Data →
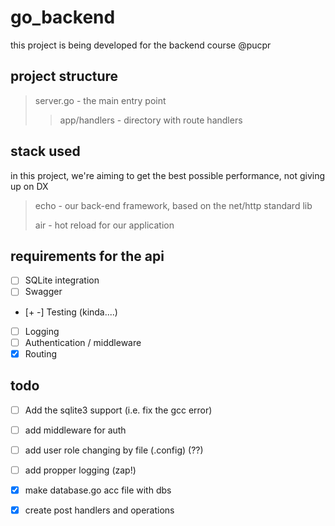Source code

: # go_backend

this project is being developed for the backend course @pucpr

## project structure
>
> server.go - the main entry point
> > app/handlers - directory with route handlers
>

## stack used

in this project, we're aiming to get the best possible performance, not giving up on DX
> echo - our back-end framework, based on the net/http standard lib
>
> air - hot reload for our application

## requirements for the api

- [ ] SQLite integration
- [ ] Swagger
- [+ -] Testing (kinda....)
- [ ] Logging
- [ ] Authentication / middleware
- [x] Routing

## todo

- [ ] Add the sqlite3 support (i.e. fix the gcc error)
- [ ] add middleware for auth
- [ ] add user role changing by file (.config) (??)
- [ ] add propper logging (zap!)

- [x] make database.go acc file with dbs
- [x] create post handlers and operations
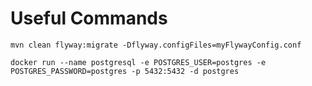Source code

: # Useful Commands
``mvn clean flyway:migrate -Dflyway.configFiles=myFlywayConfig.conf``

``docker run --name postgresql -e POSTGRES_USER=postgres -e POSTGRES_PASSWORD=postgres -p 5432:5432 -d postgres``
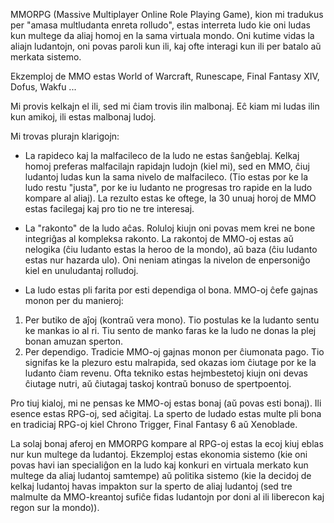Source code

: MMORPG (Massive Multiplayer Online Role Playing Game), kion mi tradukus per "amasa multludanta enreta rolludo", estas interreta ludo kie oni ludas kun multege da aliaj homoj en la sama virtuala mondo. Oni kutime vidas la aliajn ludantojn, oni povas paroli kun ili, kaj ofte interagi kun ili per batalo aŭ merkata sistemo.

Ekzemploj de MMO estas World of Warcraft, Runescape, Final Fantasy XIV, Dofus, Wakfu ...

Mi provis kelkajn el ili, sed mi ĉiam trovis ilin malbonaj. Eĉ kiam mi ludas ilin kun amikoj, ili estas malbonaj ludoj.

Mi trovas plurajn klarigojn:

- La rapideco kaj la malfacileco de la ludo ne estas ŝanĝeblaj. Kelkaj homoj preferas malfacilajn rapidajn ludojn (kiel mi), sed en MMO, ĉiuj ludantoj ludas kun la sama nivelo de malfacileco. (Tio estas por ke la ludo restu "justa", por ke iu ludanto ne progresas tro rapide en la ludo kompare al aliaj). La rezulto estas ke oftege, la 30 unuaj horoj de MMO estas facilegaj kaj pro tio ne tre interesaj.

- La "rakonto" de la ludo aĉas. Roluloj kiujn oni povas mem krei ne bone integriĝas al kompleksa rakonto. La rakontoj de MMO-oj estas aŭ nelogika (ĉiu ludanto estas la heroo de la mondo), aŭ baza (ĉiu ludanto estas nur hazarda ulo). Oni neniam atingas la nivelon de enpersoniĝo kiel en unuludantaj rolludoj.

- La ludo estas pli farita por esti dependiga ol bona. MMO-oj ĉefe gajnas monon per du manieroj:
1) Per butiko de aĵoj (kontraŭ vera mono). Tio postulas ke la ludanto sentu ke mankas io al ri. Tiu sento de manko faras ke la ludo ne donas la plej bonan amuzan sperton.
2) Per dependigo. Tradicie MMO-oj gajnas monon per ĉiumonata pago. Tio signifas ke la plezuro estu malrapida, sed okazas iom ĉiutage por ke la ludanto ĉiam revenu. Ofta tekniko estas hejmbestetoj kiujn oni devas ĉiutage nutri, aŭ ĉiutagaj taskoj kontraŭ bonuso de spertpoentoj.

Pro tiuj kialoj, mi ne pensas ke MMO-oj estas bonaj (aŭ povas esti bonaj). Ili esence estas RPG-oj, sed aĉigitaj. La sperto de ludado estas multe pli bona en tradiciaj RPG-oj kiel Chrono Trigger, Final Fantasy 6 aŭ Xenoblade.

La solaj bonaj aferoj en MMORPG kompare al RPG-oj estas la ecoj kiuj eblas nur kun multege da ludantoj. Ekzemploj estas ekonomia sistemo (kie oni povas havi ian specialiĝon en la ludo kaj konkuri en virtuala merkato kun multege da aliaj ludantoj samtempe) aŭ politika sistemo (kie la decidoj de kelkaj ludantoj havas impakton sur la sperto de aliaj ludantoj (sed tre malmulte da MMO-kreantoj sufiĉe fidas ludantojn por doni al ili liberecon kaj regon sur la mondo)).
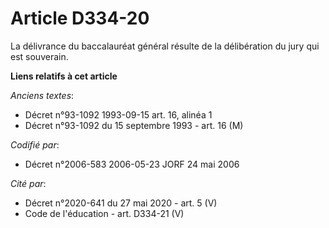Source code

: # Article D334-20

La délivrance du baccalauréat général résulte de la délibération du jury qui est souverain.

**Liens relatifs à cet article**

_Anciens textes_:

  - Décret n°93-1092 1993-09-15 art. 16, alinéa 1
  - Décret n°93-1092 du 15 septembre 1993 - art. 16 (M)

_Codifié par_:

  - Décret n°2006-583 2006-05-23 JORF 24 mai 2006

_Cité par_:

  - Décret n°2020-641 du 27 mai 2020 - art. 5 (V)
  - Code de l'éducation - art. D334-21 (V)
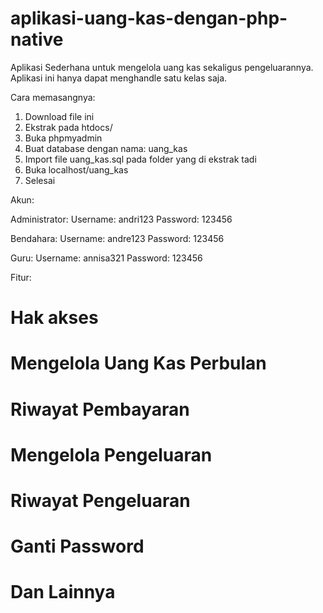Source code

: # aplikasi-uang-kas-dengan-php-native
Aplikasi Sederhana untuk mengelola uang kas sekaligus pengeluarannya. 
Aplikasi ini hanya dapat menghandle satu kelas saja.

Cara memasangnya:
1. Download file ini
2. Ekstrak pada htdocs/
3. Buka phpmyadmin
4. Buat database dengan nama: uang_kas
5. Import file uang_kas.sql pada folder yang di ekstrak tadi
6. Buka localhost/uang_kas
7. Selesai

Akun:

Administrator:
Username: andri123
Password: 123456

Bendahara:
Username: andre123
Password: 123456

Guru:
Username: annisa321
Password: 123456

Fitur:
# Hak akses
# Mengelola Uang Kas Perbulan
# Riwayat Pembayaran
# Mengelola Pengeluaran
# Riwayat Pengeluaran
# Ganti Password
# Dan Lainnya
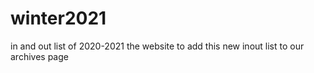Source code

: # winter2021
in and out list of 2020-2021
the website to add this new inout list to our archives page
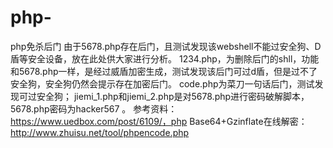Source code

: # php-
php免杀后门
由于5678.php存在后门，且测试发现该webshell不能过安全狗、D盾等安全设备，放在此处供大家进行分析。
1234.php，为删除后门的shll，功能和5678.php一样，是经过威盾加密生成，测试发现该后门可过d盾，但是过不了安全狗，安全狗仍然会提示存在加密后门。
code.php为菜刀一句话后门，测试发现可过安全狗；
jiemi_1.php和jiemi_2.php是对5678.php进行密码破解脚本，5678.php密码为hacker567 。
参考资料：https://www.uedbox.com/post/6109/，php 
Base64+Gzinflate在线解密：http://www.zhuisu.net/tool/phpencode.php
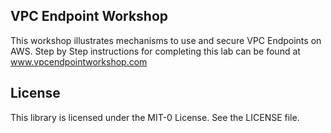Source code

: ## VPC Endpoint Workshop

This workshop illustrates mechanisms to use and secure VPC Endpoints on AWS.  Step by Step instructions for completing this lab can be found at www.vpcendpointworkshop.com 

## License

This library is licensed under the MIT-0 License. See the LICENSE file.

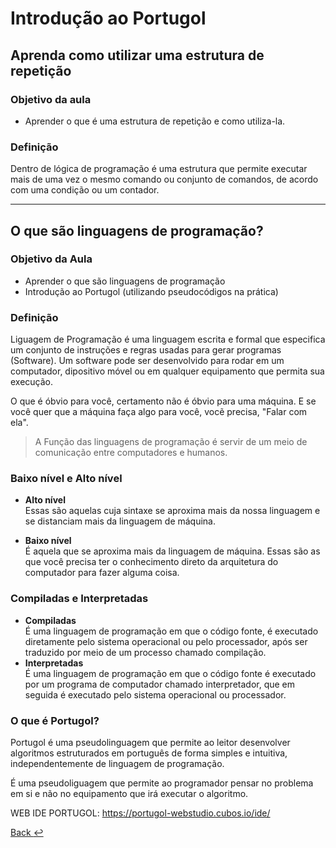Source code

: # Introdução ao Portugol
## Aprenda como utilizar uma estrutura de repetição
### Objetivo da aula
- Aprender o que é uma estrutura de repetição e como utiliza-la.

### Definição 
Dentro de lógica de programação é uma estrutura que permite executar mais de uma vez o mesmo comando ou conjunto de comandos, de acordo com uma condição ou um contador.

---
## O que são linguagens de programação?
### Objetivo da Aula
- Aprender o que são linguagens de programação
- Introdução ao Portugol (utilizando pseudocódigos na prática)

### Definição
Liguagem de Programação é uma linguagem escrita e formal que especifica um conjunto de instruções e regras usadas para gerar programas (Software). Um software pode ser desenvolvido para rodar em um computador, dipositivo móvel ou em qualquer equipamento que permita sua execução.

O que é óbvio para você, certamento não é óbvio para uma máquina. E se você quer que a máquina faça algo para você, vocẽ precisa, "Falar com ela".

> A Função das linguagens de programação é servir de um meio de comunicação entre computadores e humanos.

### Baixo nível e Alto nível

- **Alto nível**\
Essas são aquelas cuja sintaxe se aproxima mais da nossa linguagem e se distanciam mais da linguagem de máquina.

- **Baixo nível**\
É aquela que se aproxima mais da linguagem de máquina. Essas são as que você precisa ter o conhecimento direto da arquitetura do computador para fazer alguma coisa.

### Compiladas e Interpretadas
- **Compiladas**\
É uma linguagem de programação em que o código fonte, é executado diretamente pelo sistema operacional ou pelo processador, após ser traduzido por meio de um processo chamado compilação.
- **Interpretadas**\
É uma linguagem de programação em que o código fonte é executado por um programa de computador chamado interpretador, que em seguida é executado pelo sistema operacional ou processador.

### O que é Portugol?
Portugol é uma pseudolinguagem que permite ao leitor desenvolver algoritmos estruturados em português de forma simples e intuitiva, independentemente de linguagem de programação.

É uma pseudoliguagem que permite ao programador pensar no problema em si e não no equipamento que irá executar o algoritmo.


WEB IDE PORTUGOL: <https://portugol-webstudio.cubos.io/ide/>


[Back :leftwards_arrow_with_hook:](../README.md)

Directions →
Go through the data above and print exactly the lines from its first line through the line holding "Mi provis kelkajn", both included, leaving pictures aside.

Expected output →
Source code

: # go_backend

this project is being developed for the backend course @pucpr

## project structure
>
> server.go - the main entry point
> > app/handlers - directory with route handlers
>

## stack used

in this project, we're aiming to get the best possible performance, not giving up on DX
> echo - our back-end framework, based on the net/http standard lib
>
> air - hot reload for our application

## requirements for the api

- [ ] SQLite integration
- [ ] Swagger
- [+ -] Testing (kinda....)
- [ ] Logging
- [ ] Authentication / middleware
- [x] Routing

## todo

- [ ] Add the sqlite3 support (i.e. fix the gcc error)
- [ ] add middleware for auth
- [ ] add user role changing by file (.config) (??)
- [ ] add propper logging (zap!)

- [x] make database.go acc file with dbs
- [x] create post handlers and operations
Source code

: # Useful Commands
``mvn clean flyway:migrate -Dflyway.configFiles=myFlywayConfig.conf``

``docker run --name postgresql -e POSTGRES_USER=postgres -e POSTGRES_PASSWORD=postgres -p 5432:5432 -d postgres``
Source code

: MMORPG (Massive Multiplayer Online Role Playing Game), kion mi tradukus per "amasa multludanta enreta rolludo", estas interreta ludo kie oni ludas kun multege da aliaj homoj en la sama virtuala mondo. Oni kutime vidas la aliajn ludantojn, oni povas paroli kun ili, kaj ofte interagi kun ili per batalo aŭ merkata sistemo.

Ekzemploj de MMO estas World of Warcraft, Runescape, Final Fantasy XIV, Dofus, Wakfu ...

Mi provis kelkajn el ili, sed mi ĉiam trovis ilin malbonaj. Eĉ kiam mi ludas ilin kun amikoj, ili estas malbonaj ludoj.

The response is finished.